Right now I am at 38,907 feet and 6,297 kilometers southwest of LAX flying in from Australia where I was one of the keynote speakers at the Australian VC Association annual meeting (AVCAL). They put on a great show. I was there to share a US perspective – ironically it was exactly one year ago when the Dow declined 777 points – the date the broader public was introduced to how significant the economic issues were. In fact most everyone Down Under casually referred to the “GFC” which took me a few days to figure out was the global financial crisis.
In addition to the VC conference, which was on the Gold Coast, I managed to travel to a few of the major economic centers in Australia to meet VC’s as well as limited partners. Australia has a great deal of LP capital available to invest given that a mandatory portion of every paycheck is contributed to massive pools to be managed for future benefits (upwards of 15%). A couple of my observations:
- The LP community in Australia is very sophisticated, well-managed and very large
- Notwithstanding the challenges of covering both the US and Europe, most of the LP’s I met were committed to investing in a number of VC jurisdictions on a direct basis
- This is because the local VC market is reasonably small
- So there was a lot of conversation about global VC allocation models (“when will the US VC marketplace be more compelling than the Chinese market?”)
- Yet in spite of the size of the Australian market (approximately $300 to $500 million is invested annually) there is considerable evidence of exciting sources of innovation particularly in the life sciences, agricultural sciences, natural resources and cleantech sectors
Long term returns in the Australian VC market have been frankly mixed. According to the LP presenters at the event the one-year, 3-year, 5-year, and 10-year data are -37%, -7%, -1% and -5%, respectively. My suspicion is that the market suffers from the perception of not being large enough to support billion outcomes. There was much discussion on how to solve this dilemma: do all successful Australian entrepreneurs ultimately need to relocate to larger markets? How relevant is the successful VC industry in Israel?

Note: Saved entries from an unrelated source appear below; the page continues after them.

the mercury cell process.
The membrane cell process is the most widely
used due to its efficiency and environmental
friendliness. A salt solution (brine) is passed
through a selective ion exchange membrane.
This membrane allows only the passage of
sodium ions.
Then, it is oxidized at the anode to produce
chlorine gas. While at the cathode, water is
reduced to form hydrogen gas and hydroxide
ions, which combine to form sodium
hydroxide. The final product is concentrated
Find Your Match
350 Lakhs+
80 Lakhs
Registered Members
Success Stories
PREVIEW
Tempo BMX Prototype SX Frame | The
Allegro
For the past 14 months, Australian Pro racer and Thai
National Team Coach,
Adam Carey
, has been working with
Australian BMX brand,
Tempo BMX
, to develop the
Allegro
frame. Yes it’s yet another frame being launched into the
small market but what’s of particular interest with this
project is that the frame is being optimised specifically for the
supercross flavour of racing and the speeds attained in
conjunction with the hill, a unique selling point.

“Immunity Bracelets” – at least the local LP’s appear to have a great sense of humor – at an LP event I attended the presenters said that local GP’s would not get voted off the island because they had earned “Immunity Bracelets” which I thought was very funny. There clearly was a strong undertone of support for the local VC community amongst the LP’s I met.

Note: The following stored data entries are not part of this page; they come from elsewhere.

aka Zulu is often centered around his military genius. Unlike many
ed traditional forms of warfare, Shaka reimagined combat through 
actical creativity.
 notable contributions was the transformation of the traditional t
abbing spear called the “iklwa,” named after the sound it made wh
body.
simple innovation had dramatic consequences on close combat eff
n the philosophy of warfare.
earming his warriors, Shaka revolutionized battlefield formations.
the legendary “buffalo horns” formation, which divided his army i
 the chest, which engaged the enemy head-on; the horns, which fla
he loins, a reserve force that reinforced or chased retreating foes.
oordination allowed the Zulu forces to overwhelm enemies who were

My speech centered largely on the US venture marketplace and how it is weathering the GFC (it is now part of my lexicon) but I also spent some time highlighting initiatives in the US which have strengthened the entrepreneurial ecosystem. I stressed that there needed to be a business culture which embraces risk and applauds success stories while not shunning failure.

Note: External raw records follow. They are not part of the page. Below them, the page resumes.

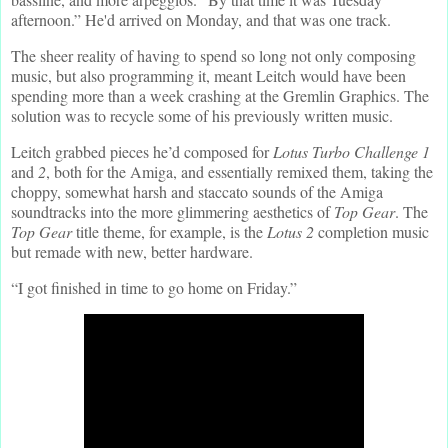
afternoon.” He'd arrived on Monday, and that was one track.
The sheer reality of having to spend so long not only composing
music, but also programming it, meant Leitch would have been
spending more than a week crashing at the Gremlin Graphics. The
solution was to recycle some of his previously written music.
Leitch grabbed pieces he’d composed for
Lotus Turbo Challenge 1
and
2
, both for the Amiga, and essentially remixed them, taking the
choppy, somewhat harsh and staccato sounds of the Amiga
soundtracks into the more glimmering aesthetics of
Top Gear
. The
Top Gear
title theme, for example, is the
Lotus 2
completion music
but remade with new, better hardware.
“I got finished in time to go home on Friday.”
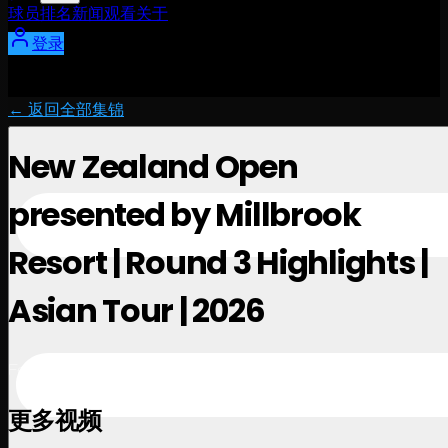
球员
排名
新闻
观看
关于
登录
← 返回全部集锦
New Zealand Open
presented by Millbrook
Resort | Round 3 Highlights |
Asian Tour | 2026
February 28, 2026
更多视频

One final observation: there has been a lot of discussion about the “de-coupling effect” during the GFC, that is will the developing world be unhooked from the developed world in this period of economic turmoil? Interestingly Australia has not had negative GDP growth in any quarter during the crisis. Earlier this year China increased its bank loan activity to 50% when measured against GDP; it had been at 20% over much of the past five years. This increase in liquidity rolled right through the Australian market and has largely insulted the country from the dreaded GFC.
I plan to spend much more time Down Under based on what I learned this week.